Deze regeling treedt in werking op het tijdstip waarop het Besluit van 20 september 2010, houdende vaststelling van een aantal wijzigingen van het Vaststellingsbesluit Binnenvaartpolitiereglement, het Besluit Rijnvaartpolitiereglement 1995, het Scheepvaartreglement Westerschelde 1990, het Scheepvaartreglement voor het Kanaal van Gent naar Terneuzen, het Scheepvaartreglement territoriale zee, het Besluit verkeersinformatie en verkeersaanwijzingen scheepvaartverkeer, het Besluit administratieve bepalingen scheepvaartverkeer, het Besluit houdende het van toepassing verklaren van de Internationale Bepalingen ter voorkoming van aanvaringen op zee, 1972, het Scheepvaartreglement Eemsmonding en het Besluit statistische gegevens scheepvaartverkeer (Stb. 748) in werking treedt.

Artikel 4

Deze regeling wordt aangehaald als: Regeling aanwijzing bovenmaatse schepen 2011.

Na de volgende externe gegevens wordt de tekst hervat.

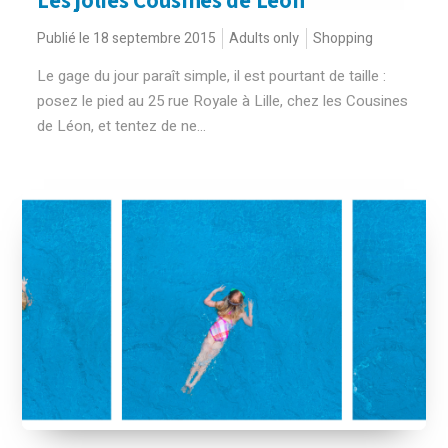
Les jolies Cousines de Léon
Publié le 18 septembre 2015
Adults only
Shopping
Le gage du jour paraît simple, il est pourtant de taille :
posez le pied au 25 rue Royale à Lille, chez les Cousines
de Léon, et tentez de ne...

Deze regeling zal met de toelichting in de Staatscourant worden geplaatst.

De Minister van Infrastructuur en Milieu,

M.H. Schultz van Haegen-Maas Geesteranus.

TOELICHTING

In de artikelen 4, derde lid, van het Vaststellingsbesluit Binnenvaartpolitiereglement en 1.01, onderdeel A 8°, van het Binnenvaartpolitiereglement (BPR) wordt geregeld dat een bovenmaats schip een schip is dat behoort tot een daartoe door de bevoegde autoriteit aangewezen categorie van schepen, dat in zijn manoeuvreerbaarheid is beperkt doordat het ten gevolge van zijn diepgang of zijn lengte gebonden is aan een bepaald gedeelte van de vaarweg. Het onderhavige besluit voorziet in deze aanwijzing, welke thans een actualisatie is van de aanwijzing zoals deze voortvloeide uit het besluit van de Minister van Verkeer en Waterstaat van 18 mei 1993, nr. DGSM/J 30.876/93 houdende vaststelling diepgang of scheepslengte verbonden aan gedeelte van vaarweg (Stcrt. 98) en het Besluit aanwijzing bovenmaatse schepen. Daarmee komen tevens deze twee laatste besluiten te vervallen.

Aan deze regeling zijn geen administratieve lasten voor de burger of het bedrijfsleven verbonden. Derhalve is het concept van deze regeling niet aan het Adviescollege toetsing administratieve lasten (Actal) voorgelegd.

Gezien de samenhang van de onderhavige regeling met wijzigingen die bewerkstelligd worden middels het Besluit van 20 september 2010, houdende vaststelling van een aantal wijzigingen van het Vaststellingsbesluit Binnenvaartpolitiereglement, het Besluit Rijnvaartpolitiereglement 1995, het Scheepvaartreglement Westerschelde 1990, het Scheepvaartreglement voor het Kanaal van Gent naar Terneuzen, het Scheepvaartreglement territoriale zee, het Besluit verkeersinformatie en verkeersaanwijzingen scheepvaartverkeer, het Besluit administratieve bepalingen scheepvaartverkeer, het Besluit houdende het van toepassing verklaren van de Internationale Bepalingen ter voorkoming van aanvaringen op zee, 1972, het Scheepvaartreglement Eemsmonding en het Besluit statistische gegevens scheepvaartverkeer (Stb. 748), is de inwerkingtreding van de onderhavige regeling gekoppeld aan de inwerkingtreding van het hiervoor genoemde besluit.

De Minister van Infrastructuur en Milieu,

M.H. Schultz van Haegen-Maas Geesteranus.